Sobrevivo de pequenas mentiras do cotidiano. A começar pelas perguntas sempre inclinadas para respostas infames, onde digo-lhes: "Sim, estou bem" sem fazer questão de ser convincente - se não posso explicar-me, que fique subentendido.
A fala é mais um mero instrumento de expressão do ser humano, e não desmereço sua utilidade, apenas digo que é necessariamente desnecessária. A voz é exalada pelo corpo: o brilho do olhar, no andar cabisbaixo, a pele esguia - quando o sentimento não quer, o físico repudia. O mais próximo que a voz pode chegar da emoção, só os que receberam a dádiva do canto podem assegurar a existência: o corpo como próprio instrumento musical. E então ela, combinada com a sensibilidade da expressão atinge as sublimes atmosferas - o que nada pressupõe "palavras", que no arrebatamento do canto são somente acompanhantes do som afinadíssimo.
No meu ciclo intermitente de existência, não aceito que digam-me Esquiva. Penso que não sejam necessários balbucios comuns das cordas vocais - pobrezinhas! Aprisionadas no poço escuro que é a garganta. Para meu infortúnio, o mundo é povoado de péssimos observadores e exatidão terrena... A sinceridade passa despercebida, um dos motivos pelos quais a mentira prolifera-se e poucos ludibriam muitos.
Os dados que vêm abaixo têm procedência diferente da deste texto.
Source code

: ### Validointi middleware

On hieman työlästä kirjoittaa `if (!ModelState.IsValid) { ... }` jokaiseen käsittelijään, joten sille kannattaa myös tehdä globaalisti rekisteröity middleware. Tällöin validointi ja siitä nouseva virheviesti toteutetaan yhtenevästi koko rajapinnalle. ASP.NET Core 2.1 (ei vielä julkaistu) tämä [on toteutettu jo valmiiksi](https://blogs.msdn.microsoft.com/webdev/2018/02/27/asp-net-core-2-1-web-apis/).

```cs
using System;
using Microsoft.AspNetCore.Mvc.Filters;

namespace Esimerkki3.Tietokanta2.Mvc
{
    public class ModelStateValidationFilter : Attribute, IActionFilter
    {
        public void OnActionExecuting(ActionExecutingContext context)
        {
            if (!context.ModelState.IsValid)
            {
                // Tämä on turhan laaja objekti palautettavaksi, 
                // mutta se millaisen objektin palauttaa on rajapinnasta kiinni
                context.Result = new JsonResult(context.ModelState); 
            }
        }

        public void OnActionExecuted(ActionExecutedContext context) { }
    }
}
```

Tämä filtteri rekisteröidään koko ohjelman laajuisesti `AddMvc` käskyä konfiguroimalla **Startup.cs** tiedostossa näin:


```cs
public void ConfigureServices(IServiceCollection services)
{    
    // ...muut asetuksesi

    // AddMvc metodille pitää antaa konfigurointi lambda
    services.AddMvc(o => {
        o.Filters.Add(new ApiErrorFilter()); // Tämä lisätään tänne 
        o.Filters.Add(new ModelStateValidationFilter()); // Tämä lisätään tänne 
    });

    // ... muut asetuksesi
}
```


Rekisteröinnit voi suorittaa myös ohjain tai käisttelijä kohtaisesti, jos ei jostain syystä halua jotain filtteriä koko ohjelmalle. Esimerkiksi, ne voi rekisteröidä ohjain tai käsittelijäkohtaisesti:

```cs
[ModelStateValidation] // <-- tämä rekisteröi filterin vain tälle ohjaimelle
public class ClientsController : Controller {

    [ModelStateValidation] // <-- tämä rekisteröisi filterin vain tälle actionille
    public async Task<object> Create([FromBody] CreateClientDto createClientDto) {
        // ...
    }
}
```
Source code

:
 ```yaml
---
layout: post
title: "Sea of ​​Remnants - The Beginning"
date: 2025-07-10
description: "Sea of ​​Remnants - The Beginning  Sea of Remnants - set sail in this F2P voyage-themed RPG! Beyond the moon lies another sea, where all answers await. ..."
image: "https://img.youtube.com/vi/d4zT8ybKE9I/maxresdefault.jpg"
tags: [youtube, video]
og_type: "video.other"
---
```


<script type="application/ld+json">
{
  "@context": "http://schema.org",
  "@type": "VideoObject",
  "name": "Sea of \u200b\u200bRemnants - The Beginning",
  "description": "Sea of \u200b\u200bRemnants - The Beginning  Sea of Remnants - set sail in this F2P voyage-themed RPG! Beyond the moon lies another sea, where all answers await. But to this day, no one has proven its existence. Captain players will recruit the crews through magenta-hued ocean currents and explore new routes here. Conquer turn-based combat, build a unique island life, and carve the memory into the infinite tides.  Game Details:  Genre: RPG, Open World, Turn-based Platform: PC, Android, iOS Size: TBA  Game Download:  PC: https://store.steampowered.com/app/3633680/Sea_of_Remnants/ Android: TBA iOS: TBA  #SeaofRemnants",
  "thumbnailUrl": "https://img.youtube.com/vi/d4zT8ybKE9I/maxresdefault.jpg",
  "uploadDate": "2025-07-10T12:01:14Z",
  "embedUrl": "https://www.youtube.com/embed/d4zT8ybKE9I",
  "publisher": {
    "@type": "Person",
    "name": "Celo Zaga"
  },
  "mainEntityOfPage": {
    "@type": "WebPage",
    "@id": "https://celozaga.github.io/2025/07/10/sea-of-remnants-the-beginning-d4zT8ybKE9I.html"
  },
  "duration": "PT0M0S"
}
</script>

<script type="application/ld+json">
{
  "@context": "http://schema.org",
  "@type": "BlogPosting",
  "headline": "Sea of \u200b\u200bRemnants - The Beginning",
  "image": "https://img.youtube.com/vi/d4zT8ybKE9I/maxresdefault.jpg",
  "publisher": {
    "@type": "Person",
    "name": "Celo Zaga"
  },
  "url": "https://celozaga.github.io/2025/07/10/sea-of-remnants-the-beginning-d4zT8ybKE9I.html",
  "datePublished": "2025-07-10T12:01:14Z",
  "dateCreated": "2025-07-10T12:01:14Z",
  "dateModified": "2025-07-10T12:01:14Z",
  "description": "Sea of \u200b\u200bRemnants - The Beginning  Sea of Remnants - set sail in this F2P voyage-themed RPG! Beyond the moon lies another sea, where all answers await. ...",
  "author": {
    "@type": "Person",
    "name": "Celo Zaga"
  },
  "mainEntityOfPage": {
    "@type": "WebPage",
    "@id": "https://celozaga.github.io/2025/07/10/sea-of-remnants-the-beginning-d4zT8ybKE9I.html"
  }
A humanidade despreza os sorrisos, expressão simplória, porém de grande magnitude, para ceder espaço a contatos impessoais.
Torno-me aos olhos mundanos uma arrogante. Pergunto-lhes: não podem ver mais nada? Diante de vós jaz um corpo transparecendo sintomas de seu interno! Hoje escutei a seguinte afirmação - e digo escutei, fazendo menção ao que anteriormente disse sobre a fala - "És um zumbi". Fiquei menos enraivecida, é bem verdade, pois fora uma observação seguida de afirmação. Observações são ligadas muitas vezes à fantasia e isso severamente agrada-me! O personagem zumbi, morto-vivo, até desconfio que no passado fora inspirado em uma criatura parecida comigo.
Mas nada disso muda os olhares depreciativos e inundados de desgosto que são-me lançados. Por conseqüência, meu corpo tornou-se uma casta insuportável de se habitar, desfazendo-se em náuseas e febres. Desejo o fim... Extinção dos traços que inevitavelmente carrego no interior das minhas células! Tudo acaba por ativar um campo paralelo ao meu redor... Não sabem que possuo terminações nervosas no interior dos vasos sanguíneos - anomalia conseqüente, para o corpo provar aos demais a existência de problemas psíquicos, extra-materiais.
Meu espírito é permeável, embora auto-suficiente: longos anos de exercício. A solidão das células é uma saleta cheia de conseqüências do meio enfileiradas. O ambiente plasmático tem em suas paredes vertentes de água salina - jorram lágrimas.

A célula é inundada.
"Evito a 'saudade' e,
para não pronunciá-la hoje,
camuflo tudo o que sai da minha boca."